しかし、このような作品をいくつかプレイしていると、果たして恋愛ゲームにバッドエンドは必要なのか? という疑問が湧いてきた。
今回は、その疑問について自分の言葉で整理してみたいと思う。
恋愛ゲームにおける主人公とは、プレイヤーの分身だ。
自己投影派・主人公は主人公だよ派など様々なタイプがいるが、主人公の行動で運命が変わるという点が、小説や映画とは決定的に違う点であり、醍醐味であるといえる。
そんなプレイヤーの分身が、紆余曲折を乗り越え、意中の相手と添い遂げることがゲームの目的だ。

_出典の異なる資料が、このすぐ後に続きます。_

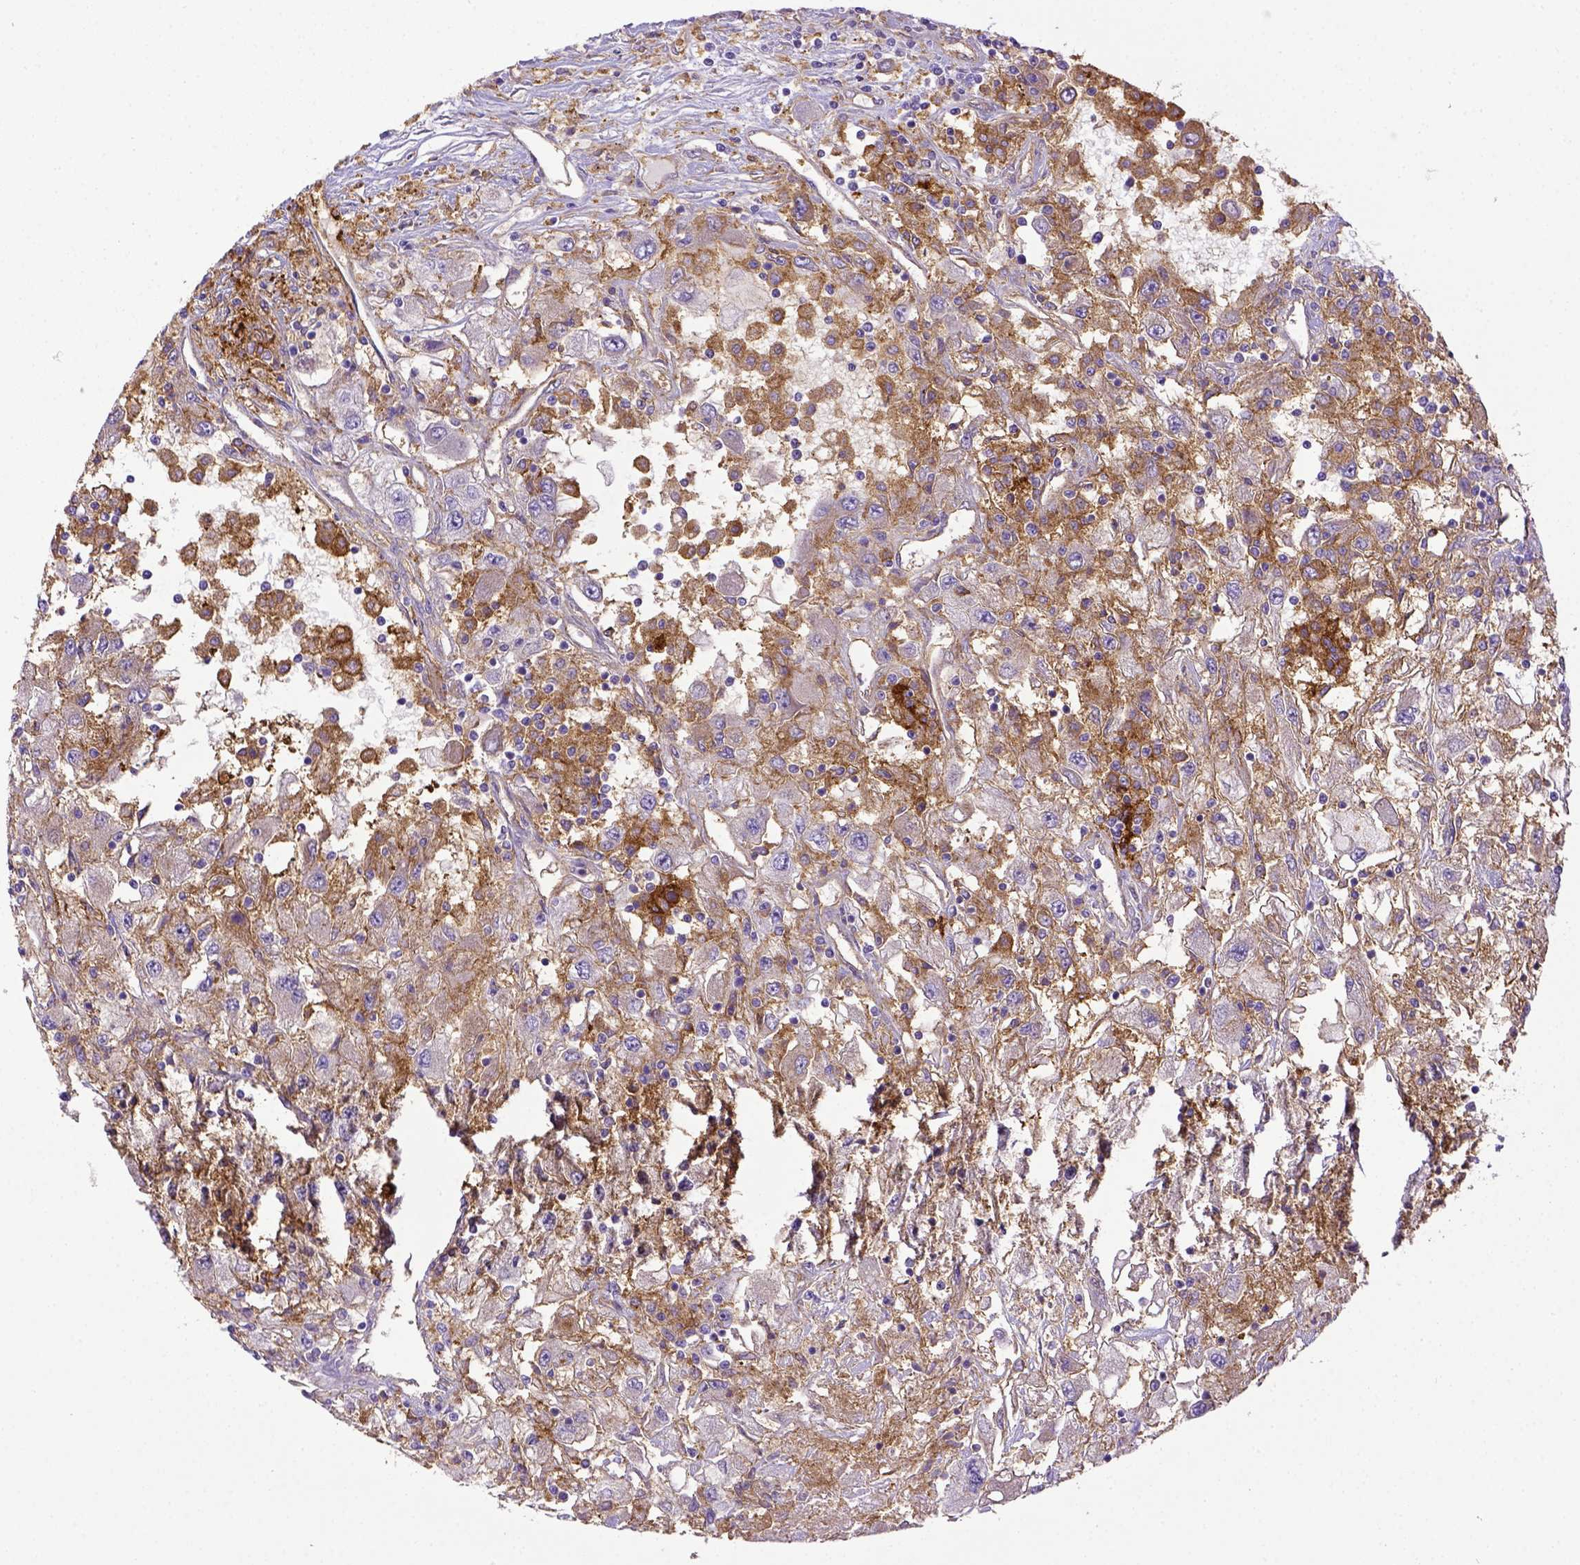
{"staining": {"intensity": "negative", "quantity": "none", "location": "none"}, "tissue": "renal cancer", "cell_type": "Tumor cells", "image_type": "cancer", "snomed": [{"axis": "morphology", "description": "Adenocarcinoma, NOS"}, {"axis": "topography", "description": "Kidney"}], "caption": "IHC of adenocarcinoma (renal) shows no staining in tumor cells.", "gene": "CD40", "patient": {"sex": "female", "age": 67}}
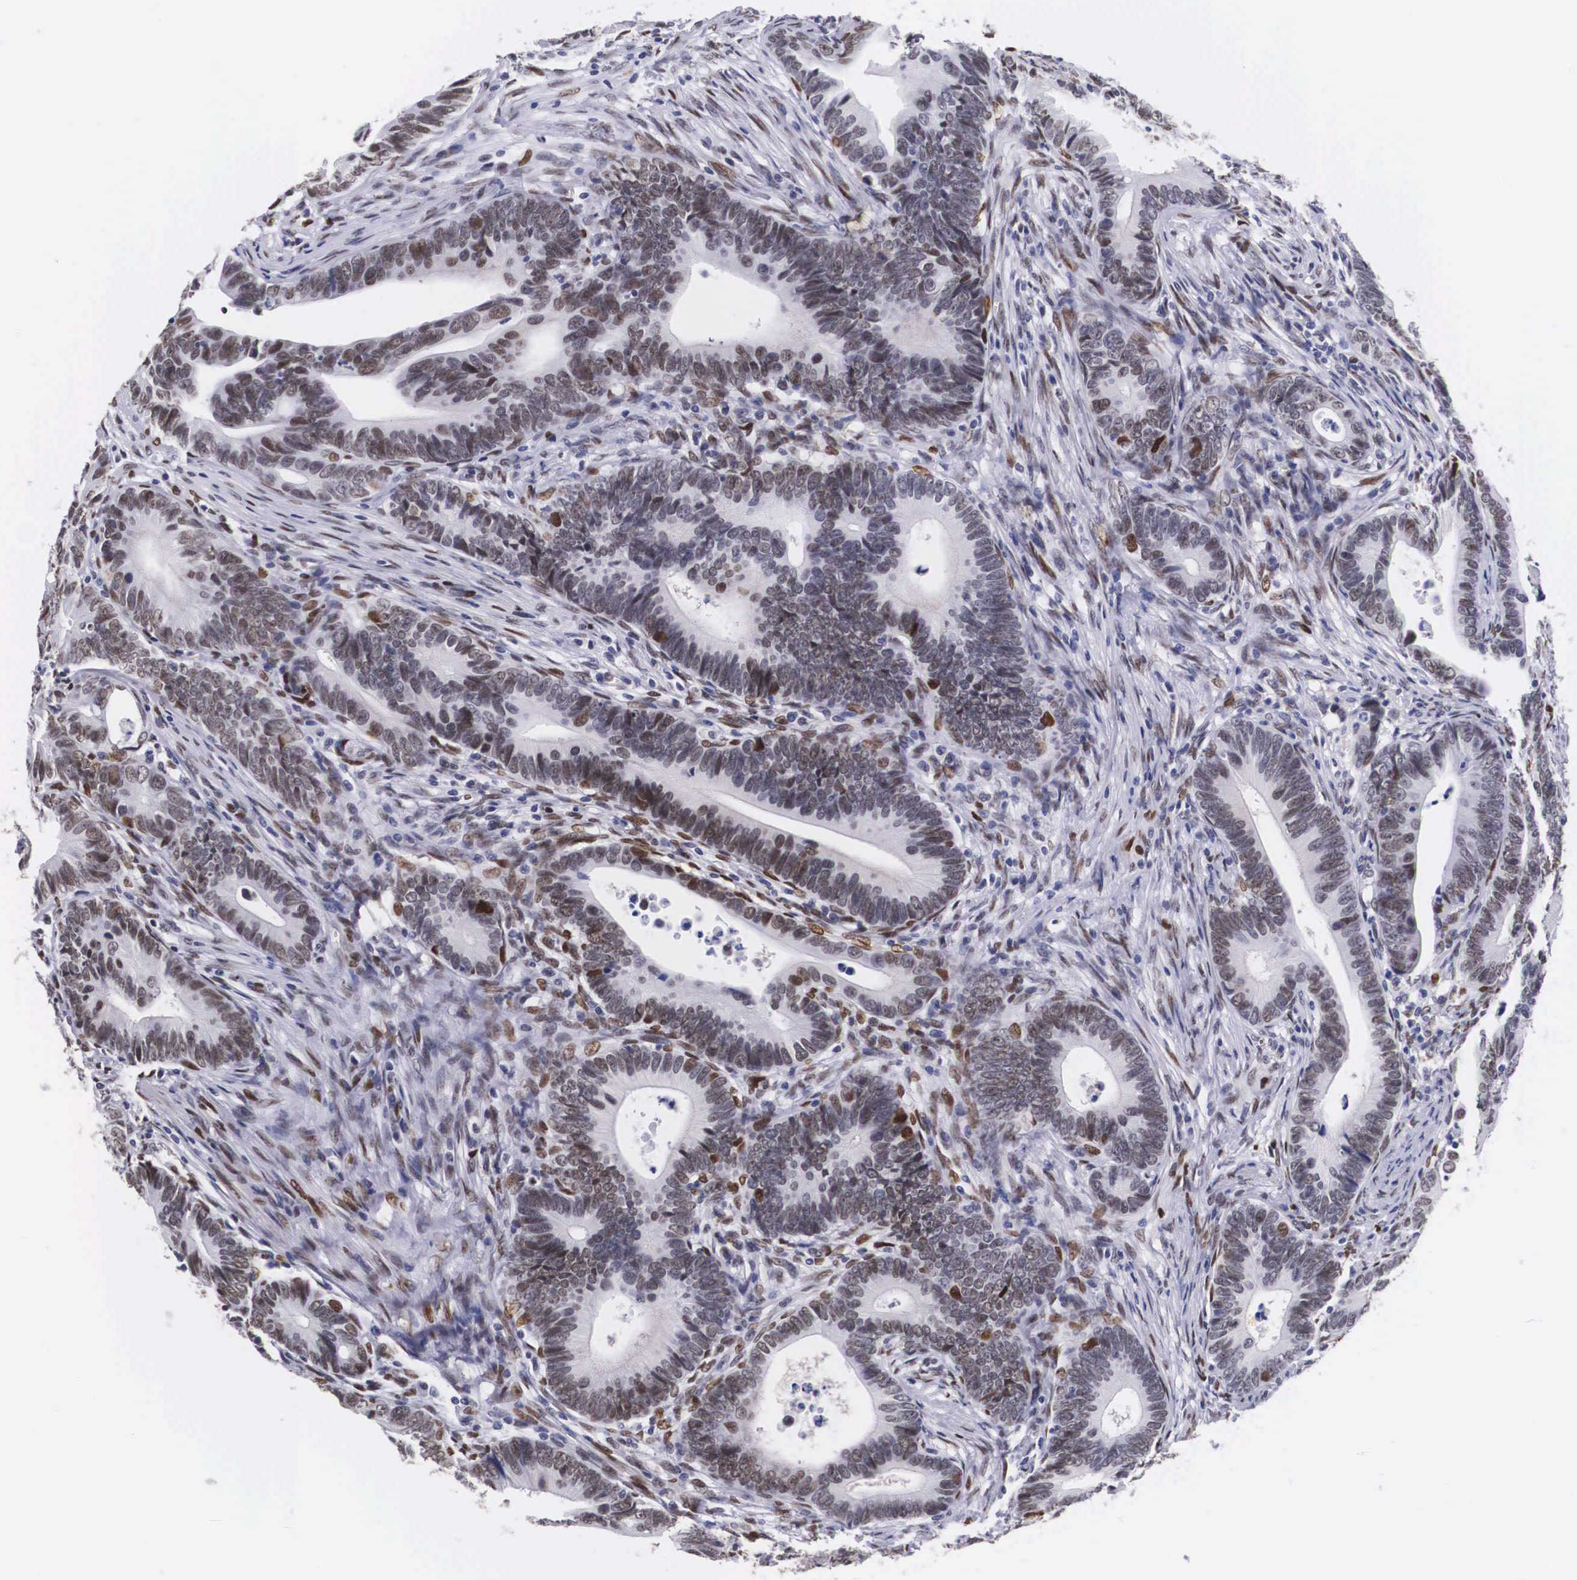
{"staining": {"intensity": "moderate", "quantity": "25%-75%", "location": "nuclear"}, "tissue": "colorectal cancer", "cell_type": "Tumor cells", "image_type": "cancer", "snomed": [{"axis": "morphology", "description": "Adenocarcinoma, NOS"}, {"axis": "topography", "description": "Colon"}], "caption": "DAB (3,3'-diaminobenzidine) immunohistochemical staining of human adenocarcinoma (colorectal) reveals moderate nuclear protein staining in approximately 25%-75% of tumor cells. (Brightfield microscopy of DAB IHC at high magnification).", "gene": "KHDRBS3", "patient": {"sex": "female", "age": 78}}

その最中、あなたならどうするか? を問うのが選択肢ひいてはルート分岐の役割といえるだろう。
でも、この選択肢に〇×をつける必要ある? というのが今回の本旨だ。
例えば、逆転裁判のような作品で選択肢に〇×があるのはわかる。
ストーリーの目的が事件の解決であり、主人公に求められる役割はそれを解き明かす探偵になることだからだ。
〇を選ぶことが、主人公の条件であるともいえる。
しかし、恋愛ゲームにおける〇×は好感度に対する〇×であり、つまりキャラクターの好みに対する〇×にすぎない。
プレイヤーは選択肢を通じてそのキャラの好みの男/女になることを強いられているのだ。
あえて自分らしく選択肢を選んでしまうと、バッドエンドに直行することがしばしばある……というか多い。
恋愛という本来正解のないゲームにおいて、あなたの行動は間違いなんですよと一方的にジャッジされてしまうのだ。
これはかえって没入感を妨げていないか?
例えば、挫折してへこたれている攻略対象がいたとしよう。
こいつを抱きしめてよしよしするか、厳しく叱咤激励するかは、まさにプレイヤーの性格次第だ。
あまりにムカつくなら蹴り飛ばすのもありだろう。
でも、トゥルーエンドにつながるのは、その中の一つだけだ。
他の行動をとるような人間は×なのだ。
主人公をプレイヤーの分身というのなら、それぞれの人格に合わせたトゥルーエンドがあっていい。
つまり、グッドエンド・バッドエンドという二択ではなく、よしよしなかよしエンドと、叱咤激励調教エンドの二種類があるのが理想なのではないか。
最近は、バッドエンドにも味のある要素を残す作品も増えてきており、一概には言えない。
しかし、とあるRPGシリーズなどが採用している「ロウルート」「カオスルート」のように、どんな運命でたどろうが、その〇×を判断するところまでプレイヤーの裁量に任せてほしいと思うのだ。
いずれにせよ、そういったプレイヤーのパーソナリティに合わせた恋愛を実現してこそ、真の疑似恋愛体験ゲームといえると感じるのである。
こういうことを言うと、「制作を殺す気か」「いや無理な人格は無理だろ」「ないならお前が作れ」という声が上がるだろう。僕もそう思う。
むろん、今の確立されたスタイルにも利点はたくさんある。
ただ、選択肢でプレイヤーの行動を「ジャッジする」ということの意味は、今一度考えてみてもいいのではないか。